The region dropped from 26th in last year’s rankings, and has bounced around the top 50 every year since 2002. The institute ranks metropolitan statistical areas based on growth in overall jobs, high-tech jobs, and wages based on one- and five-year trends. The Northwest Arkansas metropolitan statistical area includes Benton, Washington and Madison counties in Arkansas and McDonald County in Missouri.

“Our first appearance at the top of this list in 2002 really put Northwest Arkansas on the map,” said Raymond Burns, president of the Rogers-Lowell Area Chamber of Commerce. “Given the shape of the economy both locally and around the country in the last five years, our rank really speaks volumes about the strength of our economy here.”

While individual cities each have their own niches in the region’s economy, they intertwine in many ways, said Steve Clark, president of the Fayetteville Chamber of Commerce.

“Bentonville is making strides in logistics and supply chain companies due to the presence of Walmart, while Springdale has a huge impact on the food industry sector of the wider economy,” Clark said. “In Fayetteville, we’re trying to build a hub of entrepreneurship based around the university, and a lot of those companies are related to the established pillars throughout the region.”

Those pillars helped keep Northwest Arkansas in a better position than many other areas throughout the recession, said Mike Harvey, chief operating officer of the Northwest Arkansas Council. The council is a group of business and community leaders that promotes regional approaches to common issues including economic development.

“Some of the areas that ranked well in Middle America, like Dallas and Oklahoma City, were really helped by the oil and gas industry, which we don’t have here,” Harvey said. “What we have are leaders in industries that weathered the recession fairly well.
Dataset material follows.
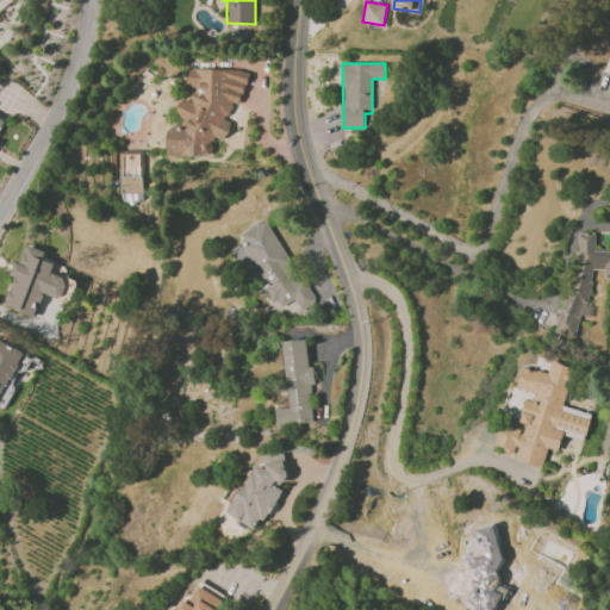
[(246,70),(188,68),(187,88),(192,88),(192,100),(179,100),(178,117),(181,117),(181,126),(167,126),(166,155),(211,156),(212,139),(228,139),(228,120),(230,120),(230,103),(244,104),(246,70)]
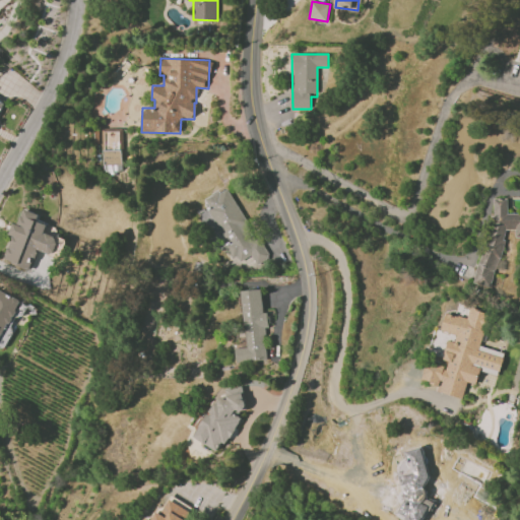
[(102,128),(101,165),(121,166),(122,129),(102,128)]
People kept shopping, they had to eat and they continued to move things by truck. Those are some of our regional specialties.”

High-tech jobs in particular bode well for the local economy, Harvey said.

“It doesn’t help that much to bring in a lot of low-paying jobs,” he said. “We prefer strong wage growth to pure job numbers, because it shows we’re bringing in the right kind of jobs to really grow.”

While the majority of business in the region is based along the Interstate 540 corridor in Benton and Washington counties, other areas represent the potential for growth, said David Pemberton, executive director of the Huntsville Chamber of Commerce.

“I like to think we represent the eastern gateway to the region, while Siloam Springs is the western gateway,” Pemberton said. “As the east-west corridor develops, I think we’ll see growth similar to what’s happened along the interstate. We’ve gotten past looking just at city limits, and I think there’s still a lot of future potential for the region.”

Growth could also encompass regions outside the defined metro area, particularly as Northwest Arkansas and the Fort Smith region increase ties, Clark said.

“The two regions are acting more and more like one single big area,” Clark said. “We’ve got similar economic goals, and there are a lot of ways we can work together.”

Fort Smith ranked 196th in the Milken report, down from 160th in 2011. The Little Rock area dropped from 19th to 151st. The Memphis area, which includes several Arkansas counties just across the Mississippi River from Memphis, jumped from 191st in 2011 to 99th in 2012.

The Milken Institute focuses solely on economic numbers, but other factors play into any region’s true character, said Kevin Fitzpatrick, a social work professor at the University of Arkansas.

“Those economic numbers provide a snapshot, but they tend to ignore other factors, particularly what’s happening on the margins,” he said. “Housing, education, poverty and health indicators can show parts sunshine and parts gloom and doom depending on what data you use, but the socioeconomic health of any region is more than just jobs.”

The region’s repeated appearances in the top quarter of the Milken list are being noticed outside Northwest Arkansas, Clark said.

“People are realizing we’re a big deal in the heartland in the middle third of the country,” Clark said. “We’re no longer a flyover destination. We’re a landing place.”